Wymagania zadania »
Przepisz wiernie z tekstu o średniowiecznym Mazowszu urywek, który zaczyna się od słów „Faktem jest, że”, a kończy na słowach „nieco innymi torami.”.

Fragment tekstu »
+-------+
W świadomości wielu pokutuje przekonanie, że na Mazowszu nie ma co oglądać. Mówią to często sami mieszkańcy Mazowsza. Warto jednak zatrzymać się na chwilę i zastanowić, czy przypadkiem nie mijamy się z prawdą. Nie ma przecież miejsc bez historii. Dla mnie osobiście nie ma miejsc nieciekawych.

Faktem jest, że mazowieckie średniowieczne warownie nie dorównują rozmachem i stanem zachowania takim obiektom, jak choćby Malbork. Pewnie dlatego, że ich historia toczyła się nieco innymi torami.

Tekst jest kontynuacją cyklu #archeopodróże przez #średniowiecznemazowsze, który rozpoczęłam rysem archeologiczno-historycznym, napisanym równo rok temu.

Zimowe archeopodróże szlakiem średniowiecznego Mazowsza – krótki rys archeologiczno-historyczny

Rok temu zimą wyruszyłam w archeopodróż po moim rodzinnym Mazowszu. W styczniu zaczęła doskwierać mi samotność, ale podróżniczy zapał paraliżował strach. Po kolejnej psychoterapii przełamałam się i wsiadłam do pociągu w kierunku Sochaczewa. Kolejne mikropodróże były coraz łatwiejsze.
+-------+
Wyodrębnione zestawienie »
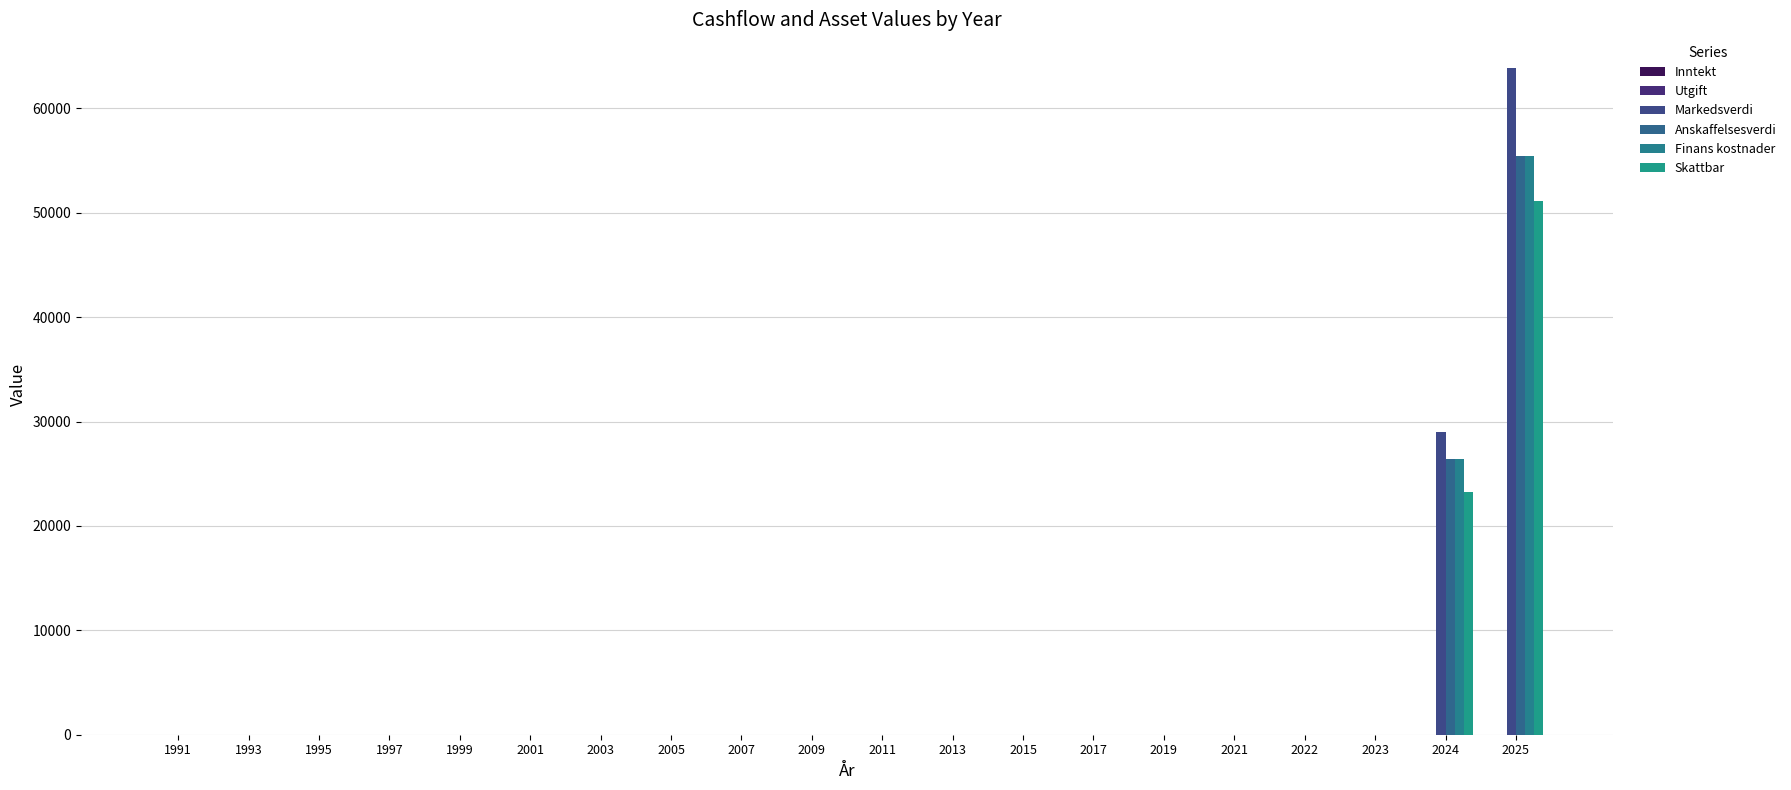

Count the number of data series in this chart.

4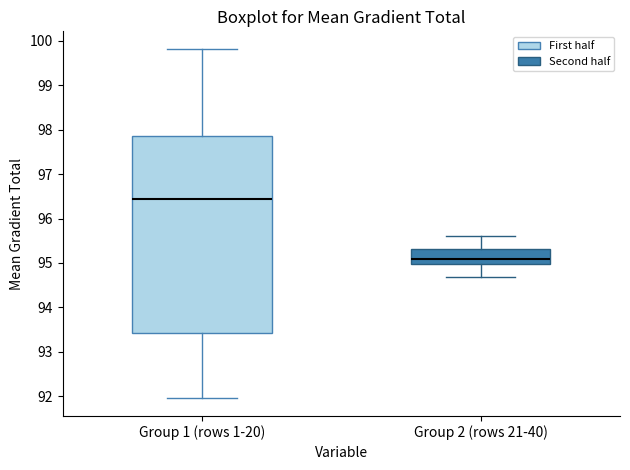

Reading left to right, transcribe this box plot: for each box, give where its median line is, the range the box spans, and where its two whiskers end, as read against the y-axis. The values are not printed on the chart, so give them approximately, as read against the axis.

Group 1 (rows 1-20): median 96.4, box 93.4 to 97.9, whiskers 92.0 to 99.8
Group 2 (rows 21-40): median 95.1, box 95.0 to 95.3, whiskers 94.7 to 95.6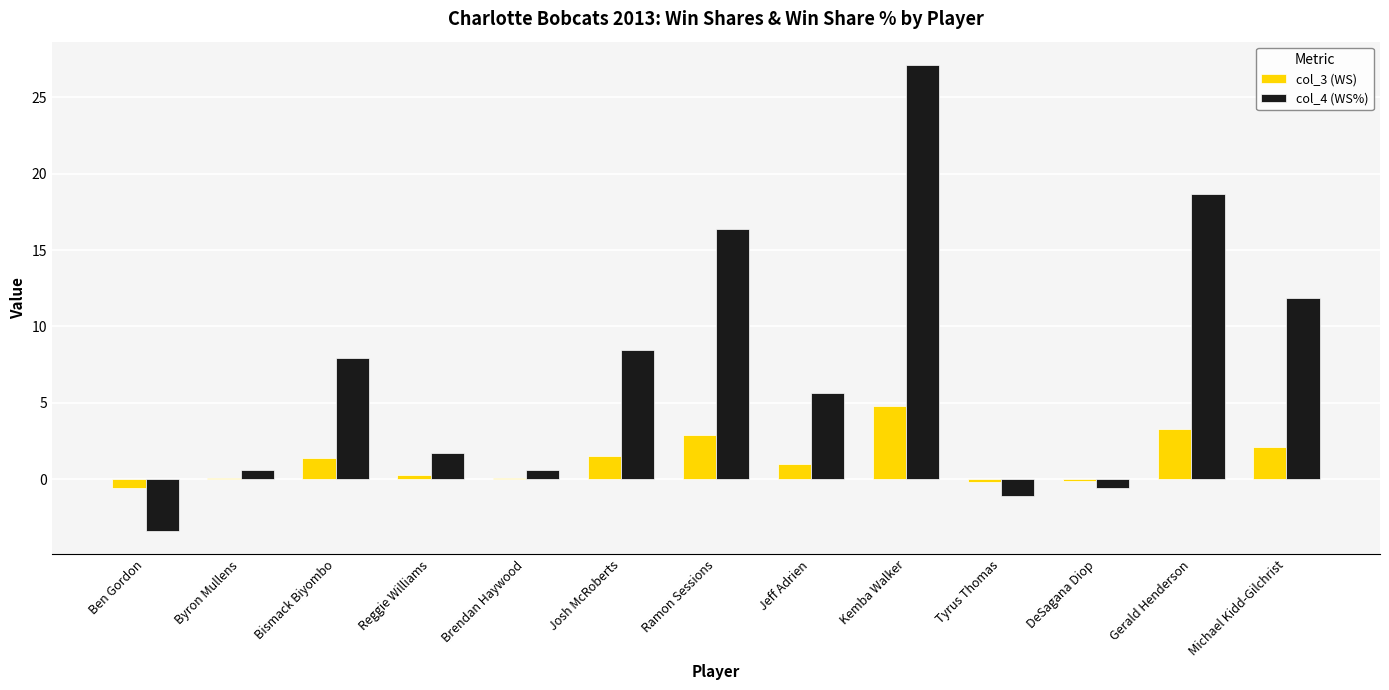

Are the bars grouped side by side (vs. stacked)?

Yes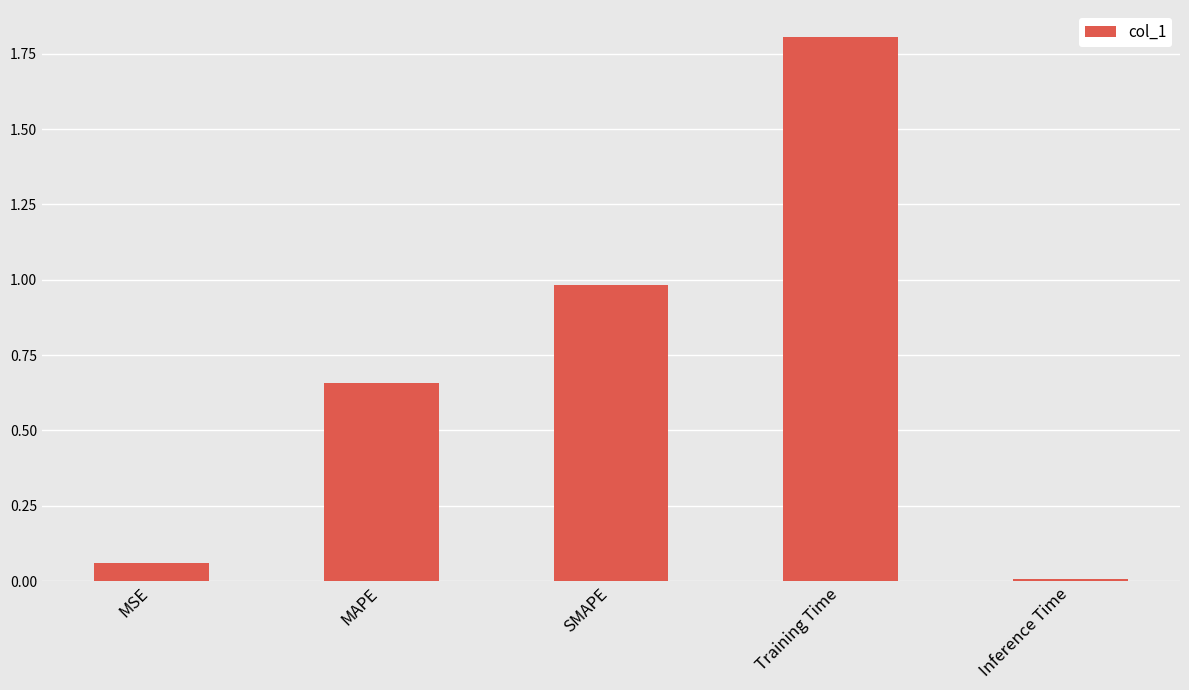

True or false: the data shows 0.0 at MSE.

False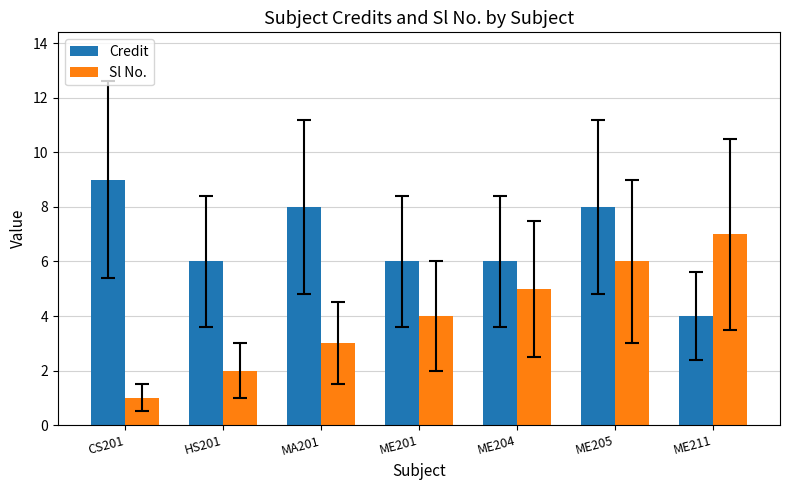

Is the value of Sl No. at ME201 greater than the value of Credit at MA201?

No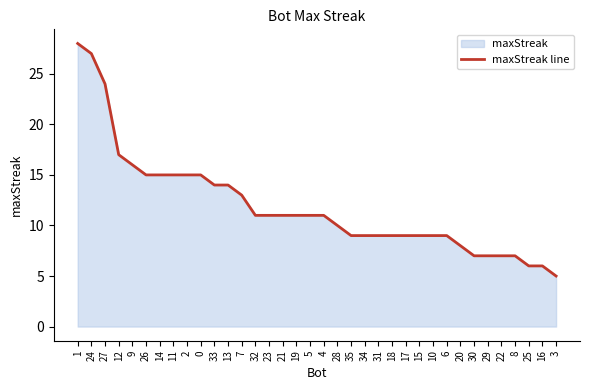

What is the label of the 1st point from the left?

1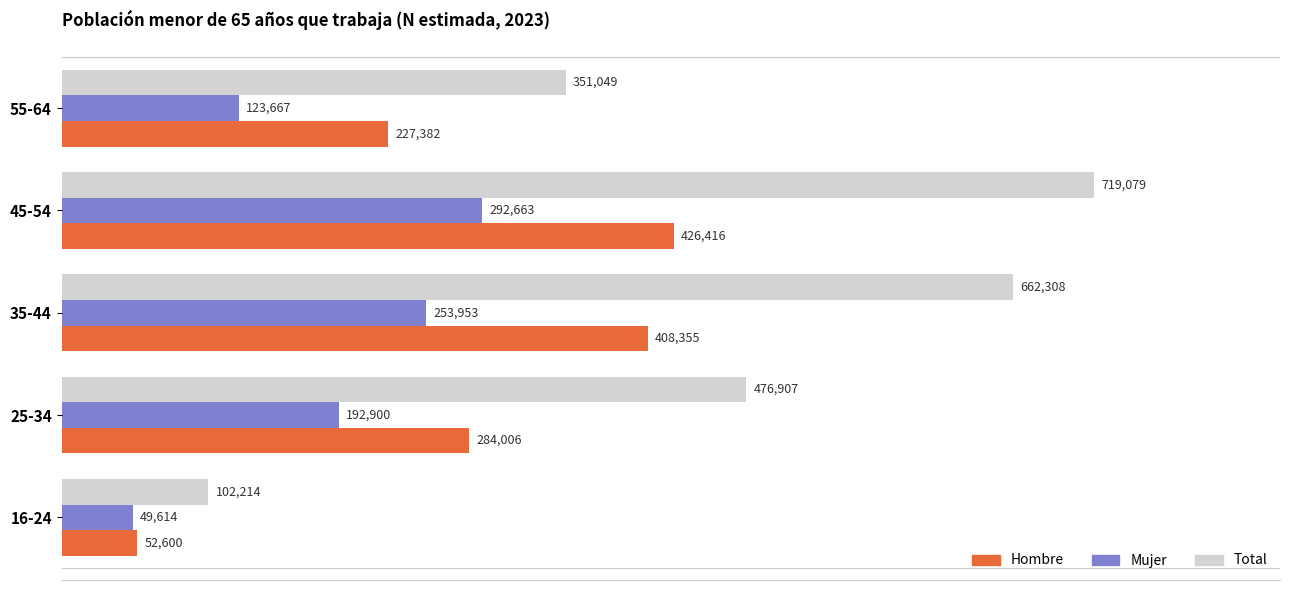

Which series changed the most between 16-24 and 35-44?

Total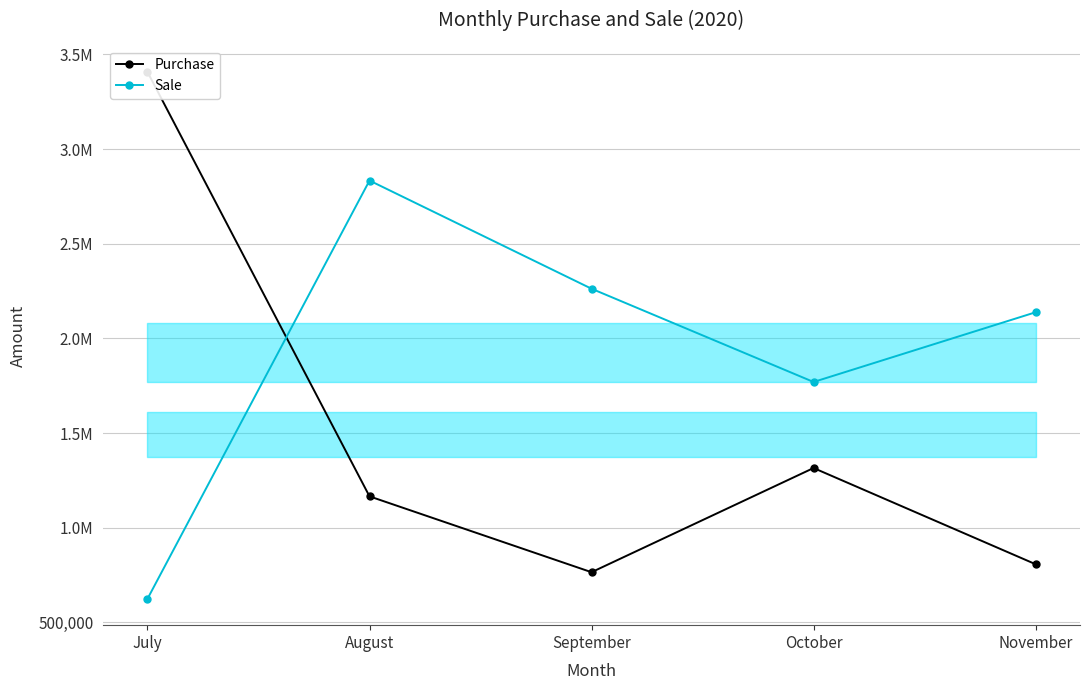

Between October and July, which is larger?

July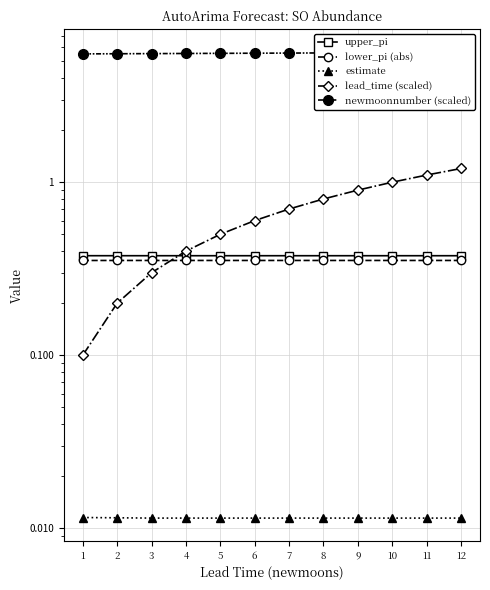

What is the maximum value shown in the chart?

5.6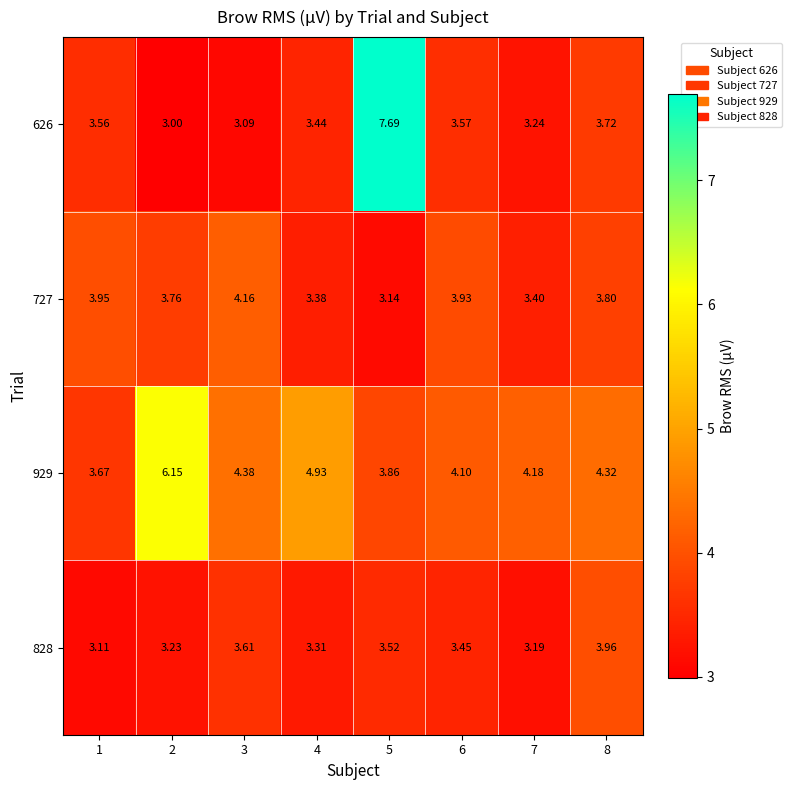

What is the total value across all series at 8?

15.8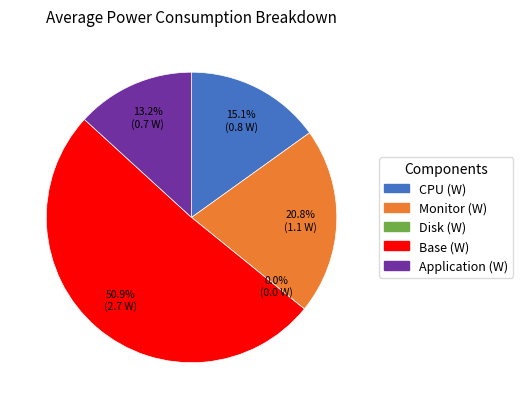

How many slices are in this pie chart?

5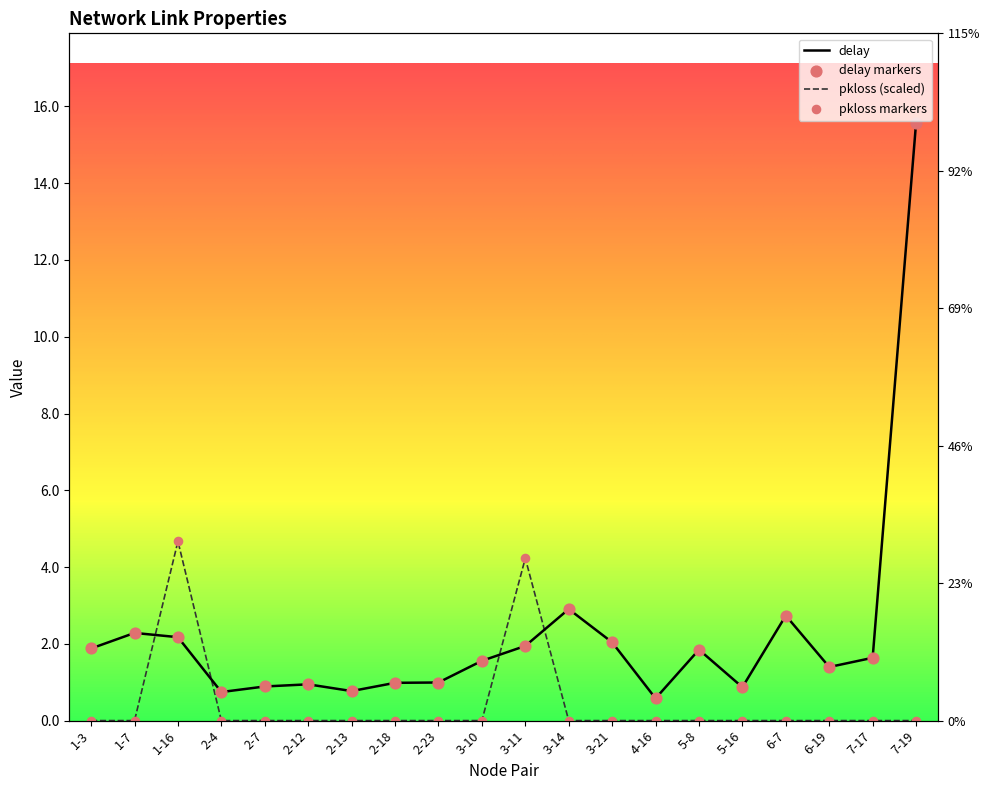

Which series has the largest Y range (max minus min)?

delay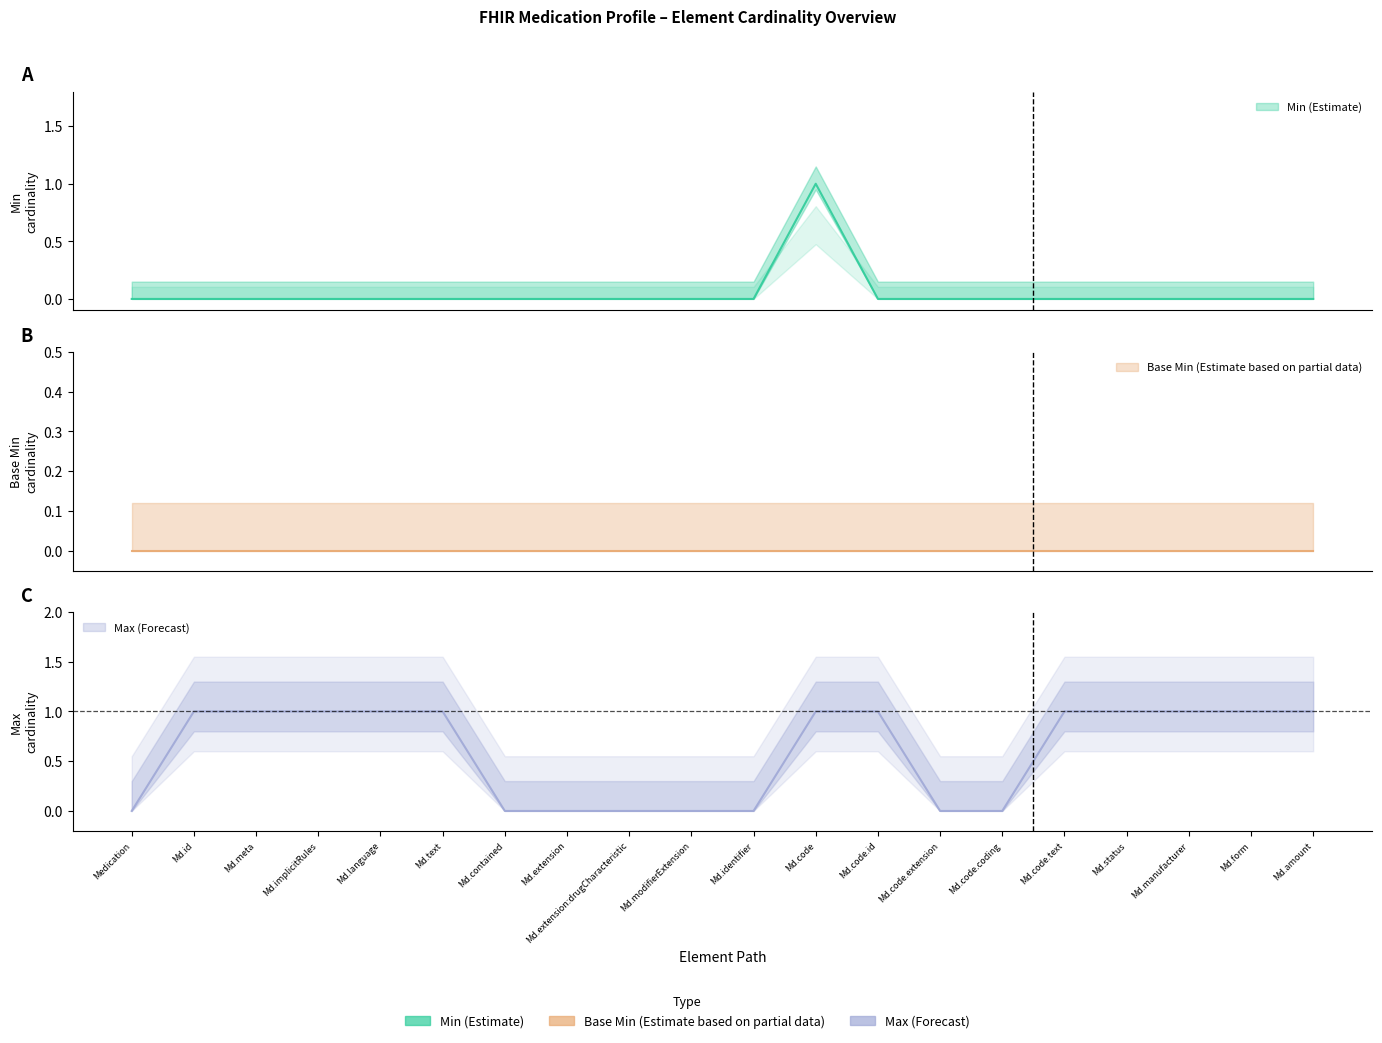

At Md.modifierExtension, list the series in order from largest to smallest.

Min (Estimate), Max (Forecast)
+-------+
Pole odpowiedzi »
Faktem jest, że mazowieckie średniowieczne warownie nie dorównują rozmachem i stanem zachowania takim obiektom, jak choćby Malbork. Pewnie dlatego, że ich historia toczyła się nieco innymi torami.